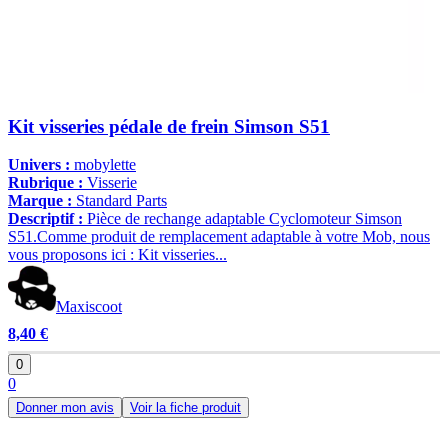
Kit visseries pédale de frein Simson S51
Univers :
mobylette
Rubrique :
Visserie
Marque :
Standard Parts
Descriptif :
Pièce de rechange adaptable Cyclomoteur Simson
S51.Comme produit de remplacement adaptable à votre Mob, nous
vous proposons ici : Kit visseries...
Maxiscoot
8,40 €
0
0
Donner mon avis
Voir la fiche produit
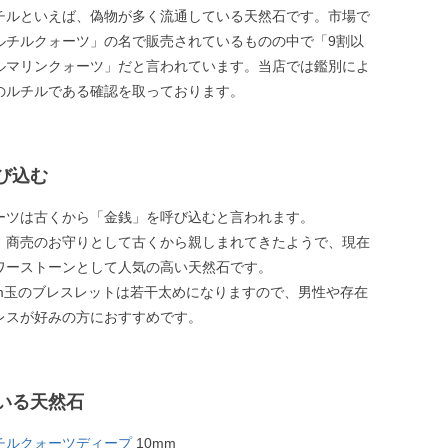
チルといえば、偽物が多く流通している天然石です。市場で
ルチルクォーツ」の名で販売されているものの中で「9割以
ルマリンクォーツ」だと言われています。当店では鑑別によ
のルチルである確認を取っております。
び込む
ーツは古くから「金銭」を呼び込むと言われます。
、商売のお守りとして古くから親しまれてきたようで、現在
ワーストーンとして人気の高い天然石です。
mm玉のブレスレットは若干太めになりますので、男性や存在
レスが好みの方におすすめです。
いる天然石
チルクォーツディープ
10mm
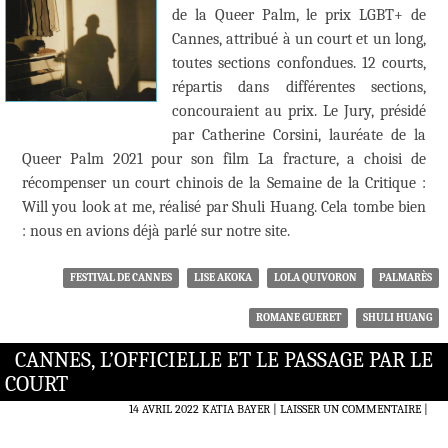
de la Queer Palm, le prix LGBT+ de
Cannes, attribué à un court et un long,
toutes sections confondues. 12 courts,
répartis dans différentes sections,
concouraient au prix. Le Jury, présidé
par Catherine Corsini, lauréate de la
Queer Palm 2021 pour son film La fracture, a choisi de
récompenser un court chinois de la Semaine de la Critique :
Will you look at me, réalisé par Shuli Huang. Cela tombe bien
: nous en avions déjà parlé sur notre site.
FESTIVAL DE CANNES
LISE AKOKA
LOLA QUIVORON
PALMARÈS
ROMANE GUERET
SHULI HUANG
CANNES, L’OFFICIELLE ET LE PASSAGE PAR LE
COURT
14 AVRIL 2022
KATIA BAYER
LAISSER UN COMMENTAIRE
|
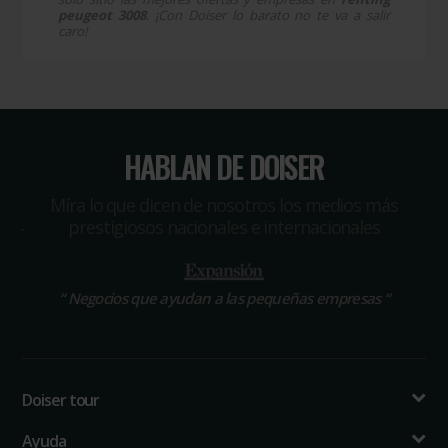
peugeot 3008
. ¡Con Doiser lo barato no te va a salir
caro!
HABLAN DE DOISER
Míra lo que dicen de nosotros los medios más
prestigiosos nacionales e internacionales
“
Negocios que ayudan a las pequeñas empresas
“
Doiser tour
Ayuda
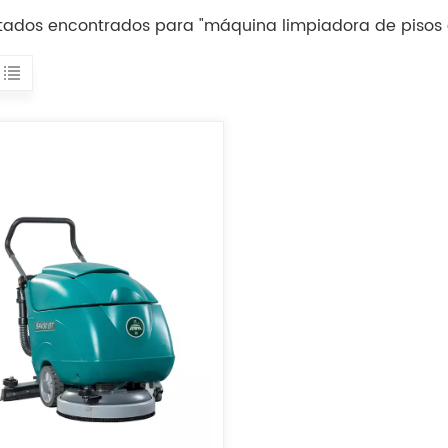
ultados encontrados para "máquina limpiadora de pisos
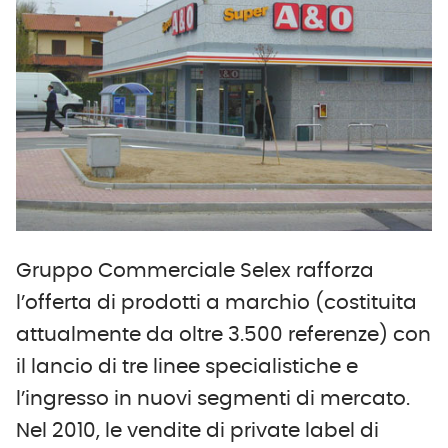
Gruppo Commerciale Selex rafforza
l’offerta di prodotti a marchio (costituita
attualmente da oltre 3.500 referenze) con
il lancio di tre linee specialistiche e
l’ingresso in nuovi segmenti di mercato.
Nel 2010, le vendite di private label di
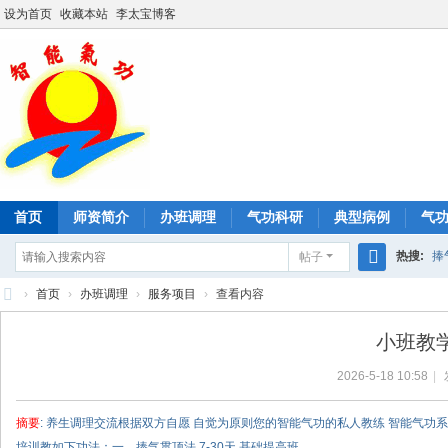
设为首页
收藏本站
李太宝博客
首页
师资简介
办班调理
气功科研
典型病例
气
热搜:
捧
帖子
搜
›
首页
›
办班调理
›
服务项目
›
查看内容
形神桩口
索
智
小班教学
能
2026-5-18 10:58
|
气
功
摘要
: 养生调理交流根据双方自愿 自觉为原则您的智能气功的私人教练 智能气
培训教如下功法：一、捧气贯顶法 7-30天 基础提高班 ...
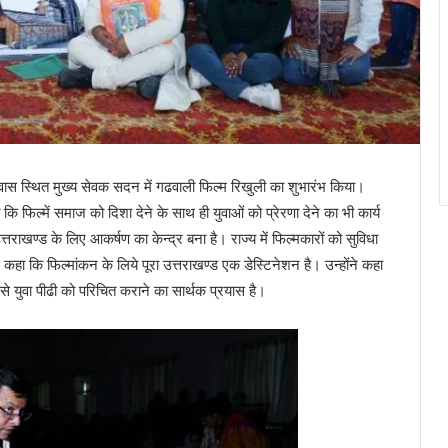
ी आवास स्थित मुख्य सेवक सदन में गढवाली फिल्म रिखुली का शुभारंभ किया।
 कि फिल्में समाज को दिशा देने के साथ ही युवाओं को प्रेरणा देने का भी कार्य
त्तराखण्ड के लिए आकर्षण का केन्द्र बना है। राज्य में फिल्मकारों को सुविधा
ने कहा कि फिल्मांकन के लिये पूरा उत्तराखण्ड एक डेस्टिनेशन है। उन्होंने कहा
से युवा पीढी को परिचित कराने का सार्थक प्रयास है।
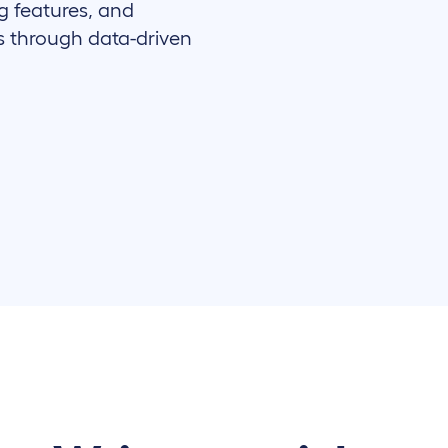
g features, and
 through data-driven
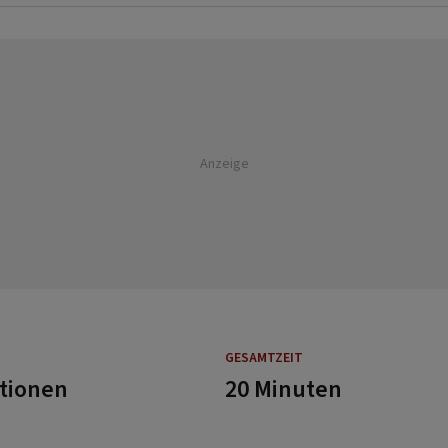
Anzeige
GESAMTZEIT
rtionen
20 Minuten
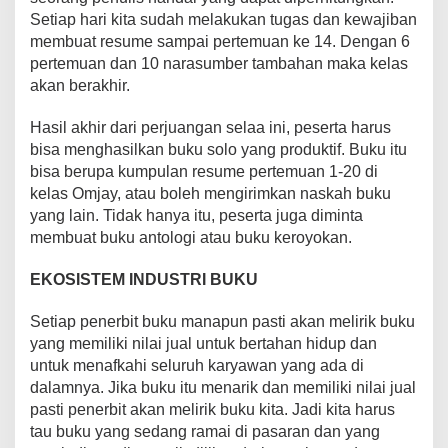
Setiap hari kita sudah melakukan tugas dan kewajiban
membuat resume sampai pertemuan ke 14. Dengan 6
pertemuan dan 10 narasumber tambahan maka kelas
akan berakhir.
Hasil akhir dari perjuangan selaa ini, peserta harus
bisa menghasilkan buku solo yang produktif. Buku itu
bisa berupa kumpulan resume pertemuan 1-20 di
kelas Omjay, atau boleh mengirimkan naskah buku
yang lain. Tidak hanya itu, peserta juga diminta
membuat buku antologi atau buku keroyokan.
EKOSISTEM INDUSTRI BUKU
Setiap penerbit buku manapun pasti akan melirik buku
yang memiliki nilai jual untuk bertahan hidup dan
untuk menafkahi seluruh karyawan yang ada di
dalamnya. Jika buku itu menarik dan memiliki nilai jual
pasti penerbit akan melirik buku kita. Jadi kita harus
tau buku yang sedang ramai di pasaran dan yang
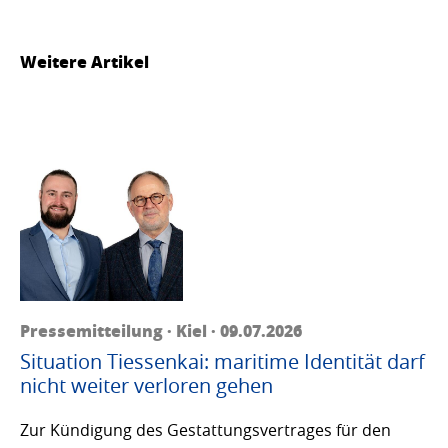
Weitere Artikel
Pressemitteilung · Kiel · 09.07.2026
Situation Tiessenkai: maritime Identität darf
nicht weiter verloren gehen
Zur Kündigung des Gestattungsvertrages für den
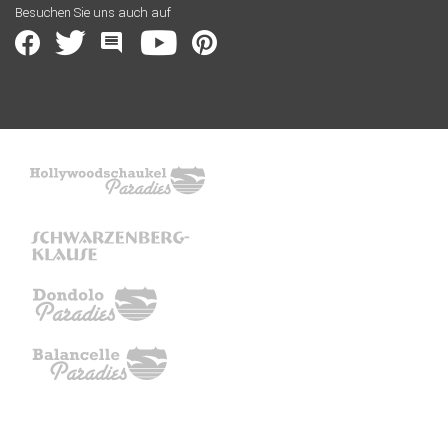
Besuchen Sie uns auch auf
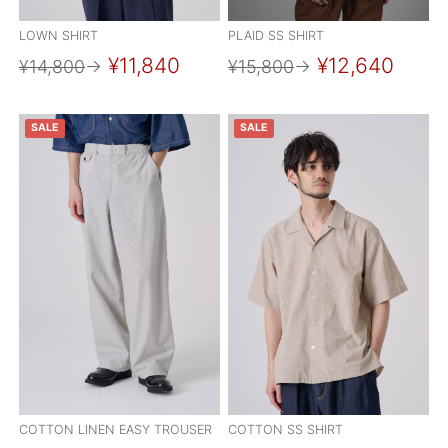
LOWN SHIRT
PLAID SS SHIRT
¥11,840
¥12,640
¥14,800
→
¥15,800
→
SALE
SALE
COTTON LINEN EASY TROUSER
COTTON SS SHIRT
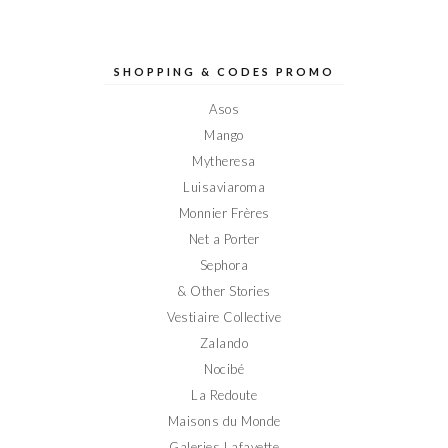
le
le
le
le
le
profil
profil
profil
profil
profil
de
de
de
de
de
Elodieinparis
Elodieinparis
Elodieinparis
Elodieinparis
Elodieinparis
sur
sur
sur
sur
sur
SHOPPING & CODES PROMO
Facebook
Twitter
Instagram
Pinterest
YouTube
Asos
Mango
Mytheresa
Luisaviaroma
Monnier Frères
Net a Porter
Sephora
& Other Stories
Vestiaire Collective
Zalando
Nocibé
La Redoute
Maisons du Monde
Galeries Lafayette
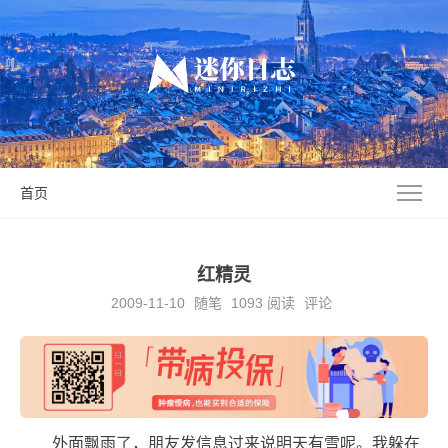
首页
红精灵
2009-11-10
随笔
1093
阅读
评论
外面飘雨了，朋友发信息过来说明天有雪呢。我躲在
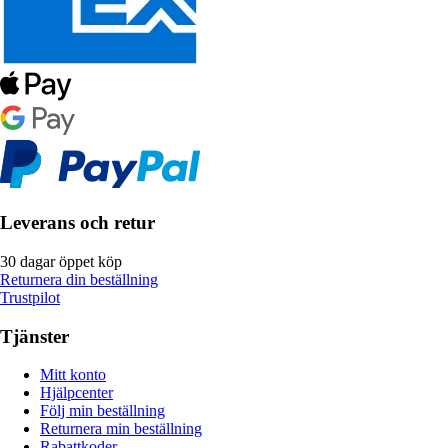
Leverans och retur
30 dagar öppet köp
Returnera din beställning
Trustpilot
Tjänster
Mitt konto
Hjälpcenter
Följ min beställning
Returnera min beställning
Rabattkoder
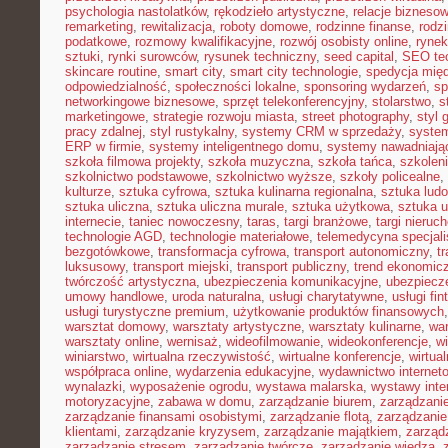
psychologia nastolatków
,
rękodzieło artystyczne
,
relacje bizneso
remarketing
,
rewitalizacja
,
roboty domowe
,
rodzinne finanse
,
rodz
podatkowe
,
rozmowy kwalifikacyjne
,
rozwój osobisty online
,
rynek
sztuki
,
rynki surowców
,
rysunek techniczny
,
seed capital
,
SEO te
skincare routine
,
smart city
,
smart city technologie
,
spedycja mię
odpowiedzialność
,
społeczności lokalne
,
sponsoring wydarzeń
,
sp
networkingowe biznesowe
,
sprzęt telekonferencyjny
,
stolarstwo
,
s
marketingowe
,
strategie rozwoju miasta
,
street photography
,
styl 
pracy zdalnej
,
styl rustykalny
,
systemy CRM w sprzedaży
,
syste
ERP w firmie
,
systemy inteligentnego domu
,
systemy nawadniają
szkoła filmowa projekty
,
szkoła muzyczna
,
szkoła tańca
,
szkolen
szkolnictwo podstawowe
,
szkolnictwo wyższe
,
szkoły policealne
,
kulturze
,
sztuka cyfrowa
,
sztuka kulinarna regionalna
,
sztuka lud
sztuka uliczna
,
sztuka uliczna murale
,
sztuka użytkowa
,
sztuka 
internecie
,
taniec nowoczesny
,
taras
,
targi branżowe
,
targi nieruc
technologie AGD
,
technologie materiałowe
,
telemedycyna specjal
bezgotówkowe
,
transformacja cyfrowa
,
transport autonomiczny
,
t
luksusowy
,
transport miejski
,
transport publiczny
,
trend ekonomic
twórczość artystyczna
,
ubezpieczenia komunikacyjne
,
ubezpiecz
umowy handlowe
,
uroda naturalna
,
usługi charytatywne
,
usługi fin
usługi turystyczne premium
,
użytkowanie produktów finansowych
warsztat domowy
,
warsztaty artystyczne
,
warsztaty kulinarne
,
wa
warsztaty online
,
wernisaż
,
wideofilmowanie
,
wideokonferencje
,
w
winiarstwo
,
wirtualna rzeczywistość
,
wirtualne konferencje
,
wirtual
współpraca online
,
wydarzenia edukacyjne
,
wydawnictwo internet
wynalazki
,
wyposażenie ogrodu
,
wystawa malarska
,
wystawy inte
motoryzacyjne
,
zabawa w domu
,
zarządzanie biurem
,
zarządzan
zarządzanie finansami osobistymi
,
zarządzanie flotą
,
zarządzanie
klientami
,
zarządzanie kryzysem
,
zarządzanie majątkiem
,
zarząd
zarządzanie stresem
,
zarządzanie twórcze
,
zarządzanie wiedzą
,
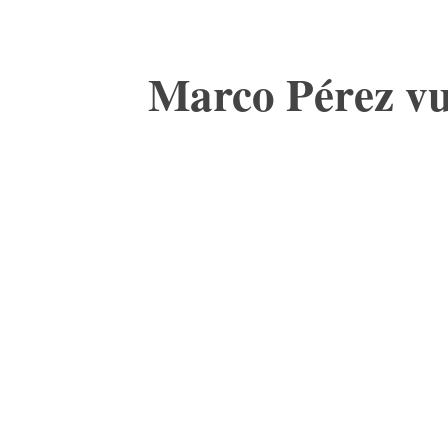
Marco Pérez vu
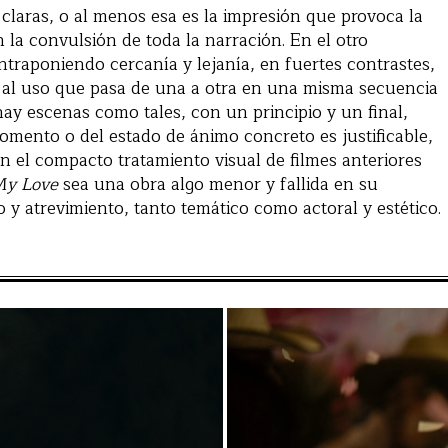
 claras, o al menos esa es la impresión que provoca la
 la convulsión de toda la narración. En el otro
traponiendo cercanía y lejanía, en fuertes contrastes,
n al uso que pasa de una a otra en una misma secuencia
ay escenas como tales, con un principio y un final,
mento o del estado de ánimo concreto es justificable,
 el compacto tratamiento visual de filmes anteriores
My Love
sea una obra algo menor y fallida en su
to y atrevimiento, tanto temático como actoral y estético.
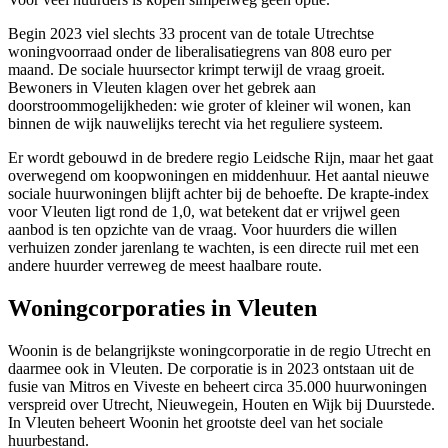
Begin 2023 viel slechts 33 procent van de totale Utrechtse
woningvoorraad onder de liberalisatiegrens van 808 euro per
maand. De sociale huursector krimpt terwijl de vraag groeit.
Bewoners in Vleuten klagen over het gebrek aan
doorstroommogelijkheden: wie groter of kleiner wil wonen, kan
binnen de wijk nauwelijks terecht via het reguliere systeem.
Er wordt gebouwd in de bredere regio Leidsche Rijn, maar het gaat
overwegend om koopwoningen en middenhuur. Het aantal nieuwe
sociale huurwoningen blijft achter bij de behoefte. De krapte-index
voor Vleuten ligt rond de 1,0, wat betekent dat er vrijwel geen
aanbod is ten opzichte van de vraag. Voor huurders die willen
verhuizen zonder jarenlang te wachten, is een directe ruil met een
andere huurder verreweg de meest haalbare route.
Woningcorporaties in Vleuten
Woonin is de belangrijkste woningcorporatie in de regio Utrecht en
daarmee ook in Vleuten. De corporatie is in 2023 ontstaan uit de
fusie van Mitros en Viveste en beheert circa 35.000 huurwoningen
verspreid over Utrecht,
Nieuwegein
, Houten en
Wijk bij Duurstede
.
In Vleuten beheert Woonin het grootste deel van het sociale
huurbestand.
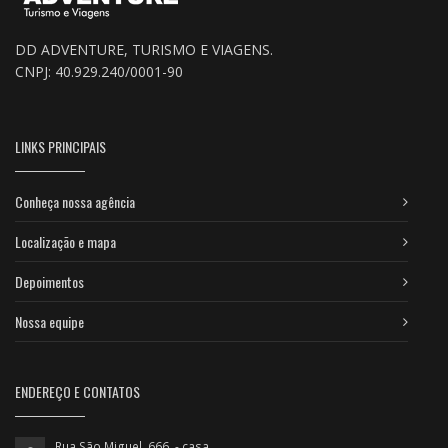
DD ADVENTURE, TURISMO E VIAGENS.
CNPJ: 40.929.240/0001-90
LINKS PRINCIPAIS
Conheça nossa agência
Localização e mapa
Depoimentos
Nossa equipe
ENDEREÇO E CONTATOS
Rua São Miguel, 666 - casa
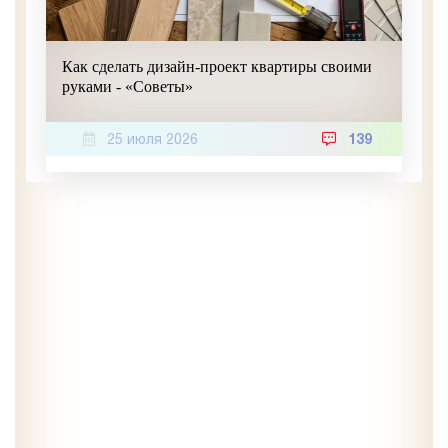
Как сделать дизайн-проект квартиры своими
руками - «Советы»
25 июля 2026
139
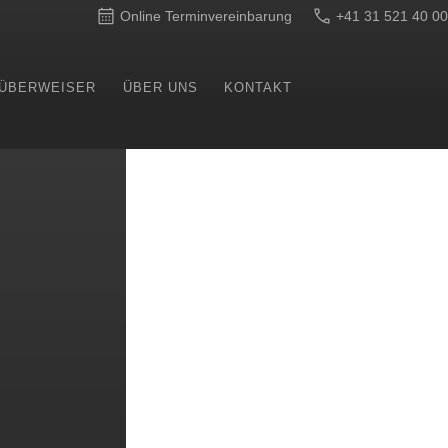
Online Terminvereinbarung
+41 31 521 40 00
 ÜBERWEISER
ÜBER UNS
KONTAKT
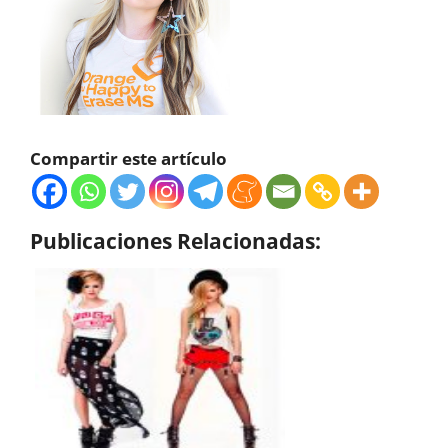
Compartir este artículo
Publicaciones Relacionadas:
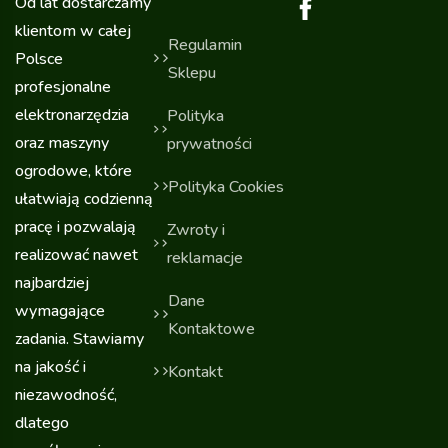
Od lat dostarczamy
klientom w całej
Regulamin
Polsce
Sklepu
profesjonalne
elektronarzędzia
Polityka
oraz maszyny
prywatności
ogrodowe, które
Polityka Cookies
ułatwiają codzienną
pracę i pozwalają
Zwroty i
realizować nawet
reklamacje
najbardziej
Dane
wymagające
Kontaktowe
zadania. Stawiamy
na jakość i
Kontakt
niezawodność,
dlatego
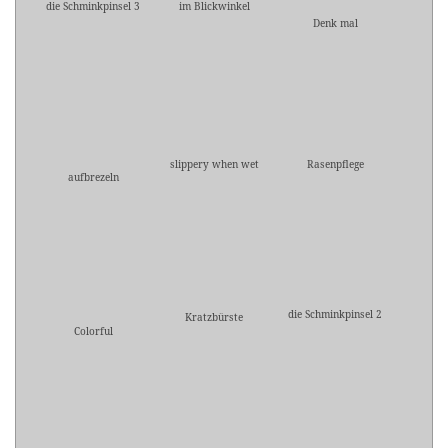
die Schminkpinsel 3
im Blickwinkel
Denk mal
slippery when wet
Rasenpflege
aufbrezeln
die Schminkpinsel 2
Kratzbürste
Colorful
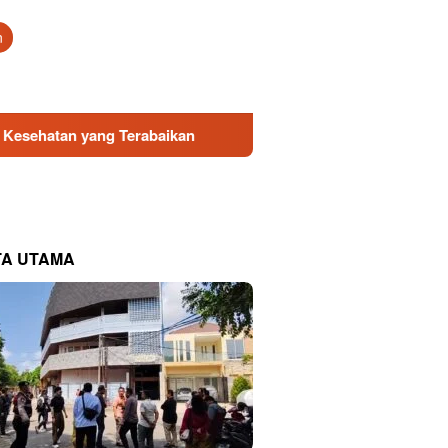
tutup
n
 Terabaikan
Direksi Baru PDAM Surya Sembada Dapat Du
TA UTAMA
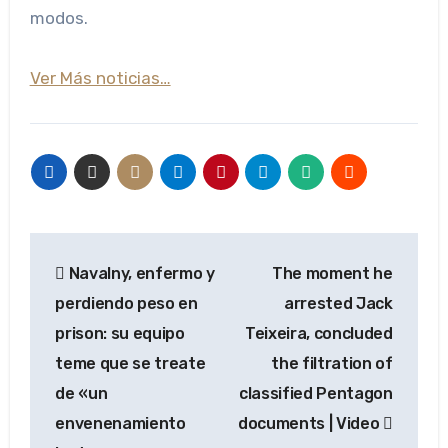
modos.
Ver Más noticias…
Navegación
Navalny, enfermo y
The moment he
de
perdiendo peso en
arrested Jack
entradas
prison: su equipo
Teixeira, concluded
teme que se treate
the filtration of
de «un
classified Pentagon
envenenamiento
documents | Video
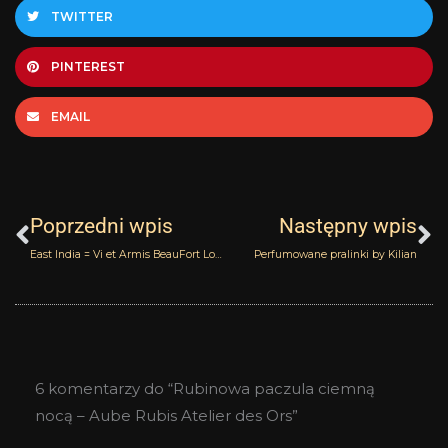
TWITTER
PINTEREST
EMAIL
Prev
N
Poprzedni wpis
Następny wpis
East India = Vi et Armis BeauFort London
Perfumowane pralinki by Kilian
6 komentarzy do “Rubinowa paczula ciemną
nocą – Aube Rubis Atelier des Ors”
★ ★ ★ ★
- The task -
Establish how many lines of the entries hold the word "systemy", giving nothing but the number.

- Written solution -
3